**Records for processing:**
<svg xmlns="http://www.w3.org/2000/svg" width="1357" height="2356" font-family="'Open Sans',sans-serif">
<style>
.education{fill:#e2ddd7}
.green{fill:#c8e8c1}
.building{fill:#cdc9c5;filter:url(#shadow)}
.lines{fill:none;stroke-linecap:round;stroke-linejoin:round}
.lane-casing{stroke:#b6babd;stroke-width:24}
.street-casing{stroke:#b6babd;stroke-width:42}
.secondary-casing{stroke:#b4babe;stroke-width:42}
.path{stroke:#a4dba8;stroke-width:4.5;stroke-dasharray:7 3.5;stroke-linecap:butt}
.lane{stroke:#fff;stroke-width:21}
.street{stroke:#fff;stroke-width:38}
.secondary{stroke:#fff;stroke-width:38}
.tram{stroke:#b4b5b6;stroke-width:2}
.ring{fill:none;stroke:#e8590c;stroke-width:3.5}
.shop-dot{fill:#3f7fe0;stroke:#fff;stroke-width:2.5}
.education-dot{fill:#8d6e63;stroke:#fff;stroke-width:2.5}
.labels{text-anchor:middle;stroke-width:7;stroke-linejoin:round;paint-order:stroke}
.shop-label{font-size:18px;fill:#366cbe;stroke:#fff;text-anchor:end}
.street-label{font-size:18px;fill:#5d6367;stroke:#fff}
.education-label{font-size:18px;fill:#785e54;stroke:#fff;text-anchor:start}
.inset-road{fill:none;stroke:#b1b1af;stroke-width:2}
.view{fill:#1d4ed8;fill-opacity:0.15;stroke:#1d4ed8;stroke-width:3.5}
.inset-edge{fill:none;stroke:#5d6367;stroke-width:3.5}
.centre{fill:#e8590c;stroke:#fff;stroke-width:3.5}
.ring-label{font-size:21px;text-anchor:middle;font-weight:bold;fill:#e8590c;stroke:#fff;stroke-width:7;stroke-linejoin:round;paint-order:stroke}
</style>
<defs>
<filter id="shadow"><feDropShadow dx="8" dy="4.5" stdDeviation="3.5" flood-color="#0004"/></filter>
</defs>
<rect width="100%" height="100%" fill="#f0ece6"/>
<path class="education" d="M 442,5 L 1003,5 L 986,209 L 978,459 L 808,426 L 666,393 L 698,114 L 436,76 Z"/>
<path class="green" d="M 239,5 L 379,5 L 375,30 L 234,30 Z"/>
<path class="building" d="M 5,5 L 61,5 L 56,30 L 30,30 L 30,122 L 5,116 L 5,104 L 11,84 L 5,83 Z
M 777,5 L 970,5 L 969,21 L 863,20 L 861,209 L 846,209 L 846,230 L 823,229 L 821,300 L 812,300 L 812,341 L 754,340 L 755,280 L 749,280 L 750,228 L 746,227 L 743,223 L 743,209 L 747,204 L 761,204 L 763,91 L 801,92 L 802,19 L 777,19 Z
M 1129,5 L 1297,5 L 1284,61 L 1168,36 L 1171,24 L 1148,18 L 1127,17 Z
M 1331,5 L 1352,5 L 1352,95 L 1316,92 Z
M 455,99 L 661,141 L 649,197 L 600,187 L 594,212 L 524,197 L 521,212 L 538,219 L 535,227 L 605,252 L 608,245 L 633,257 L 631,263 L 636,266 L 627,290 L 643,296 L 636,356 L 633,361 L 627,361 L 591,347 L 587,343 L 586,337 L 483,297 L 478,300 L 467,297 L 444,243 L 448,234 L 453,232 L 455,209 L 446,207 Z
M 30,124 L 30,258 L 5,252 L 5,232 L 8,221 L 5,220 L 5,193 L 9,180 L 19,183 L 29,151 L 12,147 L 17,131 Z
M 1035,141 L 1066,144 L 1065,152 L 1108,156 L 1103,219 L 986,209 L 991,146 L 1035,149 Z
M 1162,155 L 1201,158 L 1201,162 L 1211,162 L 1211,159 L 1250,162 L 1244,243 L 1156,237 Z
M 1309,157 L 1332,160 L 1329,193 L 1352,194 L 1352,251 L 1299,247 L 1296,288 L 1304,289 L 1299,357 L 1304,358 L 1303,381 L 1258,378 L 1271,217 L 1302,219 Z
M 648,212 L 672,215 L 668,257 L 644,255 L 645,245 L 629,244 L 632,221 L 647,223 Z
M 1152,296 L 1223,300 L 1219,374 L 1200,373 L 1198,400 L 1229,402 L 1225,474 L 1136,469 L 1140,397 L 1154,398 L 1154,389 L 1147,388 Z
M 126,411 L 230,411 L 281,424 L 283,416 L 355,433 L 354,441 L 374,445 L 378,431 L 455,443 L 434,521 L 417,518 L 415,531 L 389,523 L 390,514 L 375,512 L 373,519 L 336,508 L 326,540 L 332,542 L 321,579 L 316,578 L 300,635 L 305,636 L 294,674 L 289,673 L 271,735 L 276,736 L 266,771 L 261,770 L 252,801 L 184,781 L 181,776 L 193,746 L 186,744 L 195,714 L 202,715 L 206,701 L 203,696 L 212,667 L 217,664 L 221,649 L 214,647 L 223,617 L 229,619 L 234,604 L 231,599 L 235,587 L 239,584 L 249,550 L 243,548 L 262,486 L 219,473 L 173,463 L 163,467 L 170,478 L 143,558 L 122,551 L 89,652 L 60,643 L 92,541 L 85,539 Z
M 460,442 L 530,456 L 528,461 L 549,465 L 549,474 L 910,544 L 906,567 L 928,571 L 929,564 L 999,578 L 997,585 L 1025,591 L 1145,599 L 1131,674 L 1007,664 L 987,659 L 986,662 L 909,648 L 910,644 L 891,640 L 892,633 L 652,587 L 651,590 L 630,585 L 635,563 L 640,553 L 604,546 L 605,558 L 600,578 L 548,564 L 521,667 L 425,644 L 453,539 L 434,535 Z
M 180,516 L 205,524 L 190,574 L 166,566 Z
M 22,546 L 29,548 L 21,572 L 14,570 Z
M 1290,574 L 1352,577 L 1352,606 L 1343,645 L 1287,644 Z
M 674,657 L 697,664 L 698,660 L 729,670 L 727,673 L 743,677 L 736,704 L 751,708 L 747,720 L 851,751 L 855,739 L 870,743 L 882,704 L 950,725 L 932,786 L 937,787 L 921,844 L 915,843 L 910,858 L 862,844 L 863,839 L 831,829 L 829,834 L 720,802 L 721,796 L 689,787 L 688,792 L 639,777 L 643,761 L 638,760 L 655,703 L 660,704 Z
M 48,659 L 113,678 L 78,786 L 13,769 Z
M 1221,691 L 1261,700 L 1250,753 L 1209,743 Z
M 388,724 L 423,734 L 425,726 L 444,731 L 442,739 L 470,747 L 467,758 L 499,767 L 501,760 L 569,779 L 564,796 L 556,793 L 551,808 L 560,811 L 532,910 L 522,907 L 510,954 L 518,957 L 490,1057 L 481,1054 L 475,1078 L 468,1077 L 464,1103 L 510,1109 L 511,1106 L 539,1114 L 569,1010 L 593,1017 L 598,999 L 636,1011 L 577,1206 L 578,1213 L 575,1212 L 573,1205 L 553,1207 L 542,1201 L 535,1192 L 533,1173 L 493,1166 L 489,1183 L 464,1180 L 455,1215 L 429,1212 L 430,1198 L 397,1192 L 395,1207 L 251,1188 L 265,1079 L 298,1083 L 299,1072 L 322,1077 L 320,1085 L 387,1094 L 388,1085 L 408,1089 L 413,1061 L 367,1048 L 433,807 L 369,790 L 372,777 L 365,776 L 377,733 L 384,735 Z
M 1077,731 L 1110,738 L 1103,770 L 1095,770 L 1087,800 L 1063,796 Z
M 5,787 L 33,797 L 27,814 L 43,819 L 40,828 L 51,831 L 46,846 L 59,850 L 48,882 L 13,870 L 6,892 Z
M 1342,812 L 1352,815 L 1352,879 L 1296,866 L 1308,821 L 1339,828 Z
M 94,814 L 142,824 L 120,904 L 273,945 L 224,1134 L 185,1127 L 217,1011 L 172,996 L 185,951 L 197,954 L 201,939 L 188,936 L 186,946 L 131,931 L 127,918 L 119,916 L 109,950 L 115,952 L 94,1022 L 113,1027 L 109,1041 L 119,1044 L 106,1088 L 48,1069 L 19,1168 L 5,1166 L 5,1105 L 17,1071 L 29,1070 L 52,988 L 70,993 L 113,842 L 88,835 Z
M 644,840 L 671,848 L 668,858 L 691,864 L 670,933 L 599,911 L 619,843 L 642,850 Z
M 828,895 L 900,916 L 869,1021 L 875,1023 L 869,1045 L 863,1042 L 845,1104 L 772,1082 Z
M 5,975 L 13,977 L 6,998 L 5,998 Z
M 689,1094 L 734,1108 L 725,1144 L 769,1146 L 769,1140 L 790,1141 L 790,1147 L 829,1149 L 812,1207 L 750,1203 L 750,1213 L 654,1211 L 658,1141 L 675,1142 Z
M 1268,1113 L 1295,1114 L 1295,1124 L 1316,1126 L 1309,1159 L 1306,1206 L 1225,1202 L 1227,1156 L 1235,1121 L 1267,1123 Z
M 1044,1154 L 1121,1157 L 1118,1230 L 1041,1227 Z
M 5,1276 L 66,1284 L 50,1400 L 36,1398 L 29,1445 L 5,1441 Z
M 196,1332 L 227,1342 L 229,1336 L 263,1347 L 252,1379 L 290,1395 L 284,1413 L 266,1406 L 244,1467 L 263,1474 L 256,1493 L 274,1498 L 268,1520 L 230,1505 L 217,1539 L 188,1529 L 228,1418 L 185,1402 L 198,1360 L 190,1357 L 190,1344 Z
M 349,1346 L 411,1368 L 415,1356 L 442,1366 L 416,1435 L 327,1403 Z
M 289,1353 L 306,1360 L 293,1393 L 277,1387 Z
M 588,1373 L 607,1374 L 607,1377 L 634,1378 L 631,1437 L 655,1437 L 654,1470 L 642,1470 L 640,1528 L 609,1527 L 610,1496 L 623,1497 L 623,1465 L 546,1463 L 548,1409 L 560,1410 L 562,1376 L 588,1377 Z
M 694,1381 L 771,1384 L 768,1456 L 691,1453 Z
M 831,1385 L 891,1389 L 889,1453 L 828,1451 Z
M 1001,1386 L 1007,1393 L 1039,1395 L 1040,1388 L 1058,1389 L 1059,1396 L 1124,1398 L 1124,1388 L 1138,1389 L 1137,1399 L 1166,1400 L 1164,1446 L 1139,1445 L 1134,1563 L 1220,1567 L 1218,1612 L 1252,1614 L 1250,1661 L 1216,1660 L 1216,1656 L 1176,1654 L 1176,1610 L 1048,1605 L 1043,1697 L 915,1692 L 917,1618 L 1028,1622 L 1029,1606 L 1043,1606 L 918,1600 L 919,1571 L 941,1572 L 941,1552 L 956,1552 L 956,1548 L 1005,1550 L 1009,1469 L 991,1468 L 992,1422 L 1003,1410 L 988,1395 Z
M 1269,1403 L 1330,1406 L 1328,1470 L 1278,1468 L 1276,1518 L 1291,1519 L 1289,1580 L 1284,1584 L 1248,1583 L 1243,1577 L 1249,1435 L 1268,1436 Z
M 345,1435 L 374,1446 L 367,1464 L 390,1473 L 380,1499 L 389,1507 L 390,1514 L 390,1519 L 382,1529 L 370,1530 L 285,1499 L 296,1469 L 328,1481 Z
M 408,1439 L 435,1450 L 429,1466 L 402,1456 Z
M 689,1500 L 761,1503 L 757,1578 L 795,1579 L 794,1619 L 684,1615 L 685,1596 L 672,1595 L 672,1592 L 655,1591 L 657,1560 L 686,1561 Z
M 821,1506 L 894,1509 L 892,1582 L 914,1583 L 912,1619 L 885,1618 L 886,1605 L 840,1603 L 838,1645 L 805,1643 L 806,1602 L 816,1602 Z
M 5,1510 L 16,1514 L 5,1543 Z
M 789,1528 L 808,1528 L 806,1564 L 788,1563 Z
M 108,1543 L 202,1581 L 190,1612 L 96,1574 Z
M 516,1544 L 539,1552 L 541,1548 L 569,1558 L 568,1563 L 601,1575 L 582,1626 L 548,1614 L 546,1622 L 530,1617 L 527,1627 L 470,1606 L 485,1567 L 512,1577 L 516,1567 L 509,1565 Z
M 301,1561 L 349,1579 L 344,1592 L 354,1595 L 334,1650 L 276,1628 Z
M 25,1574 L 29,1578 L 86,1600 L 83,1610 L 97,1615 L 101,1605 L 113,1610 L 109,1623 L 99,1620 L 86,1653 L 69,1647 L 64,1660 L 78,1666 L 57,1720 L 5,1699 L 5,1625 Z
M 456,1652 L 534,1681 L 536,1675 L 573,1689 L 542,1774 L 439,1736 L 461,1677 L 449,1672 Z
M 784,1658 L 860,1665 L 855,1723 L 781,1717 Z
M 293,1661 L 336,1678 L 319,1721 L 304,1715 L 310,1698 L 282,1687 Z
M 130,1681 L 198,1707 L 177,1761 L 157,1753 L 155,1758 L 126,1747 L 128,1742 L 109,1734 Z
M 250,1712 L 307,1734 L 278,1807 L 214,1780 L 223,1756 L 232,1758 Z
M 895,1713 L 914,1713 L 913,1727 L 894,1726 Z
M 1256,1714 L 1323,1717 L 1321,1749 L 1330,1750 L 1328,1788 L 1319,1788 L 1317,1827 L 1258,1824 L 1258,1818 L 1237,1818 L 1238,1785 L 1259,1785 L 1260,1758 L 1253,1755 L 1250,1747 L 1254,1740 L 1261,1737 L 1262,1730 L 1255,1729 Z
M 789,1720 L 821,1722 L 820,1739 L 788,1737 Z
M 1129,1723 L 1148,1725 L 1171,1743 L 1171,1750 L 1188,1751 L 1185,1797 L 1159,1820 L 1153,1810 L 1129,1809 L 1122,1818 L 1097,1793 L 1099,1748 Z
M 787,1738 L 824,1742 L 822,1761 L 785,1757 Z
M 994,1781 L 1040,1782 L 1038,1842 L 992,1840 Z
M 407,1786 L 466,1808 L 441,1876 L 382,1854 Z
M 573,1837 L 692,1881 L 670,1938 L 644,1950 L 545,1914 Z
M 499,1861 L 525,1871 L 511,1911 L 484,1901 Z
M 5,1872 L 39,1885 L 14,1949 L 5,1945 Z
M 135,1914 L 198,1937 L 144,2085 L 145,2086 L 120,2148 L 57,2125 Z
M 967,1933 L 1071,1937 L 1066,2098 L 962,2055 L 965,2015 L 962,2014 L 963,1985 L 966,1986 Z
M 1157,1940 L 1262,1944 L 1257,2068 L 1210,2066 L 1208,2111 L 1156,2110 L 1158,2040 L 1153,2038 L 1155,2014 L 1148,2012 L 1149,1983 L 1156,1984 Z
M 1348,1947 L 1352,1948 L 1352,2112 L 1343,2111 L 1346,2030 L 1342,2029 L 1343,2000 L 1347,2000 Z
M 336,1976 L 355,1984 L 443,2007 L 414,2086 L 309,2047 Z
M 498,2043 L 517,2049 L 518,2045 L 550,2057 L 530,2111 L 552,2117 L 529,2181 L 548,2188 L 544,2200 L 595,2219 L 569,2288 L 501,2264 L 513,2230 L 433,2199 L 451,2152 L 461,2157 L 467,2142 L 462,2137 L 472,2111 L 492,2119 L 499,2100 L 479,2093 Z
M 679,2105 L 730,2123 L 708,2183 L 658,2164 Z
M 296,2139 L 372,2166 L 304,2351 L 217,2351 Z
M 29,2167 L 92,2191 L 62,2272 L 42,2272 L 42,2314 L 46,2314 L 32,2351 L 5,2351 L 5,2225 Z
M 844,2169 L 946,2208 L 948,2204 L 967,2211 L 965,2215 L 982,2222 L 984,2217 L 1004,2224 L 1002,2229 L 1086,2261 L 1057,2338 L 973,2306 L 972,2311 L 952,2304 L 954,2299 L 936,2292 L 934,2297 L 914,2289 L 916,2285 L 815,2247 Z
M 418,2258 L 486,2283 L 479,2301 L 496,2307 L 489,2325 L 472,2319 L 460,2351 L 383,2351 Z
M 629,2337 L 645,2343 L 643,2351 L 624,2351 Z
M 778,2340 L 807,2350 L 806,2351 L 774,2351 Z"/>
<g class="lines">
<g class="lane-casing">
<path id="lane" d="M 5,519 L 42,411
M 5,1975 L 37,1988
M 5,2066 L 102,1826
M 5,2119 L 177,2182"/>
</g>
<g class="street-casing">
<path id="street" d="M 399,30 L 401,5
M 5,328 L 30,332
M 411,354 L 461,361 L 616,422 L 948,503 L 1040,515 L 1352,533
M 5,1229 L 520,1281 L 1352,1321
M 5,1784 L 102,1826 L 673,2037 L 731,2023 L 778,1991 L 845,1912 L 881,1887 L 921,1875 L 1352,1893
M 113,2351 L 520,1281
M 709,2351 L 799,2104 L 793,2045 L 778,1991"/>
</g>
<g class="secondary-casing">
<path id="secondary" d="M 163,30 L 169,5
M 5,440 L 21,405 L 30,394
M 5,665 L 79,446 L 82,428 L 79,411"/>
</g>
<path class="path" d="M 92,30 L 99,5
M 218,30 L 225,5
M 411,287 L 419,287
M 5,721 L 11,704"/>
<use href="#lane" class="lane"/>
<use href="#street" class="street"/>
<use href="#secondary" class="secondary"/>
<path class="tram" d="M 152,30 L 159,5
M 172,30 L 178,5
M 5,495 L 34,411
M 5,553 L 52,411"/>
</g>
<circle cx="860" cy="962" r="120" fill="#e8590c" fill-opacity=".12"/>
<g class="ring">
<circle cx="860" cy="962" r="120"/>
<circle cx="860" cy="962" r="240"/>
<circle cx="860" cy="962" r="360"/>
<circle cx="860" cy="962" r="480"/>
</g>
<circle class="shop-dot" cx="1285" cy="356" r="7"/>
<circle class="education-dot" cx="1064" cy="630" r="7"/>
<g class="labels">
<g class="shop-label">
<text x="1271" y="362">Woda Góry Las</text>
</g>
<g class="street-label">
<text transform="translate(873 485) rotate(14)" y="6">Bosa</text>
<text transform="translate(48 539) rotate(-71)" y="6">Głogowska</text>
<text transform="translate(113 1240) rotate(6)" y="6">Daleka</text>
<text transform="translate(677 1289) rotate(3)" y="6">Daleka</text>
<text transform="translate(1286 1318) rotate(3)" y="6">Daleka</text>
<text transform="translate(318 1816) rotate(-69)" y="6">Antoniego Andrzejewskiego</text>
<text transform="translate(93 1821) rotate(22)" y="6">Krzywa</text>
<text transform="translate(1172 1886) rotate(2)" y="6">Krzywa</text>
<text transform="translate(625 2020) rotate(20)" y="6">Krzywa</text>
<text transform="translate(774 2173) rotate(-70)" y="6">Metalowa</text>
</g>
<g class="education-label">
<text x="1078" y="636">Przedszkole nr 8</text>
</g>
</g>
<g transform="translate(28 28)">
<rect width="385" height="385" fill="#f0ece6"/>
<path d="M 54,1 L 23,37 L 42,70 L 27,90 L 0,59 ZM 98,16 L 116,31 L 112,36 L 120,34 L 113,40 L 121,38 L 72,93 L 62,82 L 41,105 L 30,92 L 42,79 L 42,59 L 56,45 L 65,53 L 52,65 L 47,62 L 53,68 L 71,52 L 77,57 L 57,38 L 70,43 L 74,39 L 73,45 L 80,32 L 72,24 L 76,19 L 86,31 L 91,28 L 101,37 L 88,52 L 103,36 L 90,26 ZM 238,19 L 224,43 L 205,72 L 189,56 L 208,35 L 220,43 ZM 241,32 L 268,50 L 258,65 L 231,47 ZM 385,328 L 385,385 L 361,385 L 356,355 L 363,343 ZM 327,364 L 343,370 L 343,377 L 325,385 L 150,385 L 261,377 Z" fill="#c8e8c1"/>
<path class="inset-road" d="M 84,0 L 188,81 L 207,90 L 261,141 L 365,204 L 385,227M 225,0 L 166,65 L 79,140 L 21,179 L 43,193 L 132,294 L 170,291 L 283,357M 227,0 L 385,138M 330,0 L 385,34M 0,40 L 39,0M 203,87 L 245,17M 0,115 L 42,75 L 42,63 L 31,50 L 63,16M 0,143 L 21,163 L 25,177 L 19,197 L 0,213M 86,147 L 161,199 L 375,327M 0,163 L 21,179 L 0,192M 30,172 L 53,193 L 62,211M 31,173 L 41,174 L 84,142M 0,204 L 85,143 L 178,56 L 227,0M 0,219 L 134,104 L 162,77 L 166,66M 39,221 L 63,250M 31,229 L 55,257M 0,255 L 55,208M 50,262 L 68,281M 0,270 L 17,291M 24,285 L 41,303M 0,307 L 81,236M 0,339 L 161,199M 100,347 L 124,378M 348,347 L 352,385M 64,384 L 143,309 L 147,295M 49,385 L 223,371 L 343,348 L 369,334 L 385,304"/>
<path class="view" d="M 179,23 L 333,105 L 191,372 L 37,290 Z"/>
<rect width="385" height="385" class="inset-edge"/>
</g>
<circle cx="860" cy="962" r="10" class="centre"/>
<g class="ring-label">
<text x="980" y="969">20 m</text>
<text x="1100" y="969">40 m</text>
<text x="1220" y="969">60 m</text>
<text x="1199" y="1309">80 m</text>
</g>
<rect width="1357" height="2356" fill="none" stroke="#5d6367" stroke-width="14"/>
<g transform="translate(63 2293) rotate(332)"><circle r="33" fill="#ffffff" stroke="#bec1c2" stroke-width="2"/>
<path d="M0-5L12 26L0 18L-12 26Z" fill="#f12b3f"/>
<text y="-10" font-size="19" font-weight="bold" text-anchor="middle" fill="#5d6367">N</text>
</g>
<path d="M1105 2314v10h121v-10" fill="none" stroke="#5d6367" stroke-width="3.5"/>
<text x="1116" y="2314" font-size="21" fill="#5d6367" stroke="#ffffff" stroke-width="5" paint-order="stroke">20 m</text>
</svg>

**What you should do:** Counting only lines that hold the string "edge", give the number of such lines in the records. Write nothing else.

**Task response:** 2